Compared to mild or moderate asthma, the symptoms of severe asthma are worse and ongoing. People with severe asthma may also be at an increased risk of asthma attacks.

As a friend or loved one of someone with severe asthma, you can offer continued support. At the same time, it’s important to know what not to say to someone with severe asthma.

Here are seven things never to say to someone living with severe asthma.

1. Do you really need to take all those meds with you?

For people with mild to moderate asthma, it’s usually enough to take long-term medications and bring a quick-relief device (such as an inhaler) with them.

With severe asthma though, you might also need to bring a nebulizer to help with difficult-to-control wheezing. People with severe asthma are at a higher risk of an asthma attack. An asthma attack can be life-threatening.

Don’t question your loved one’s reasons for bringing their medications along. Instead, be glad that they are prepared. (As a bonus, ask your loved one about how you can help administer any of their asthma medications, if needed.)

2. I know so-and-so has asthma, and they can exercise. Aren’t you just making excuses?

As there are different types of asthma with varying severities, triggers vary too. Some people may be able to exercise just fine with asthma. Many people with severe asthma can’t exercise. In such cases, using a rescue inhaler beforehand to relax the airways may not be enough.

Your loved one should take walks or do light stretches only if they’re able. Understand that some days are better than others when it comes to exercise capabilities.

People with severe asthma have already discussed exercise with their doctors. This includes knowing their limitations. They may also be going through pulmonary rehabilitation, which helps to increase their ability to exercise in the future.

3. You’ll probably outgrow your asthma someday.

Mild to moderate asthma often improves with time and proper treatment and management. Also, if you have a mild case of allergic asthma, avoiding triggers and taking allergy shots can help decrease the incidence of symptoms.

But it’s a myth that all types of asthma will completely go away. People with severe asthma are less likely to experience some of the “remission” that people with mild asthma might. There’s currently no cure for any form of asthma.

Help your loved one manage their condition. Dismissing the long-term implications of asthma can be dangerous. When left uncontrolled, asthma can cause permanent lung damage.

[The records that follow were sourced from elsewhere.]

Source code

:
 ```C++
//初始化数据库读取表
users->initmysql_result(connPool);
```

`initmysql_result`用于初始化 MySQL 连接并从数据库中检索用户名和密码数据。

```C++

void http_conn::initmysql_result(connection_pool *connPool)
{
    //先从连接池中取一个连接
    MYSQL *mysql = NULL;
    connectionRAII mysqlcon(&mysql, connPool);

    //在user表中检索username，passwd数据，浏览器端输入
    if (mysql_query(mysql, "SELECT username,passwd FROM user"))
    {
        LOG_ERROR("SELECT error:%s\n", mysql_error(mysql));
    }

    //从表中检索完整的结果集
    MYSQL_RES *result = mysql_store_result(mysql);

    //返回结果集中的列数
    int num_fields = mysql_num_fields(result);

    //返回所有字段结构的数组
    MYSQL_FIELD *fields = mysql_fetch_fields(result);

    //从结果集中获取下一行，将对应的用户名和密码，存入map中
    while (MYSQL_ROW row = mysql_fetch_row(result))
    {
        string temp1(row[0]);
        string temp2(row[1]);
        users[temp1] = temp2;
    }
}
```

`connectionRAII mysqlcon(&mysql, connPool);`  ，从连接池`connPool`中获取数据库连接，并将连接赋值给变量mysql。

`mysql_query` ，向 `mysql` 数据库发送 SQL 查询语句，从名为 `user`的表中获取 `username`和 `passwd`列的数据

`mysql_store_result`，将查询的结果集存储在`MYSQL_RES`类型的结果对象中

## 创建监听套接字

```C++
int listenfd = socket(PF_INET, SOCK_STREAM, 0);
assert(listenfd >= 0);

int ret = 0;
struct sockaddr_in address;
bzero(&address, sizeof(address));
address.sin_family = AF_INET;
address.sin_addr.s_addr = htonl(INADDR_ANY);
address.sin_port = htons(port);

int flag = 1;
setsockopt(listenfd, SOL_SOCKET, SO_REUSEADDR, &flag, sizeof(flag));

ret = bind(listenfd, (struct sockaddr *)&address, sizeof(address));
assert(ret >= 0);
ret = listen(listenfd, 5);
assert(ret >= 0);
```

4. Can’t you just take your inhaler?

Yes, a rescue inhaler can help if sudden symptoms of severe asthma arise. If a friend tells you they can’t be around your dog or that they may not be able to go out during days when the pollen count is high, take them at their word.

One of the best ways to control severe asthma is to avoid triggers. Be understanding of things your loved one needs to avoid. An inhaler is meant for emergencies only.

5. Are you sure you don’t just have a cold?

Some of the symptoms of asthma might be similar to the common cold, such as coughing and wheezing. If your loved one has allergic asthma, then they might experience sneezing and congestion too.

Unlike cold symptoms though, asthma symptoms don’t go away on their own. They also don’t gradually get better on their own, as you experience with a cold.

Suggest that your loved one see their doctor about a treatment plan if their symptoms aren’t improving. It could be they’re experiencing high levels of inflammation and that’s making their symptoms worse.

6. Have you considered “natural” treatments for your asthma?

People with severe asthma need long-term treatment to decrease ongoing inflammation that can make their airways constrict and lead to symptoms.

Scientists are always looking for new or better treatment measures. There’s little evidence to suggest that any herbs or supplements can treat or cure asthma, however.

7. Do you mind if I smoke?

Smoking is bad for anyone, but it’s especially dangerous for people with asthma. And no, stepping outside or keeping a door open won’t help — your loved one will still be exposed to secondhand or even thirdhand smoke. It’s also still on your clothes when you come back from that cigarette break. Be considerate of your loved one and don’t smoke around them.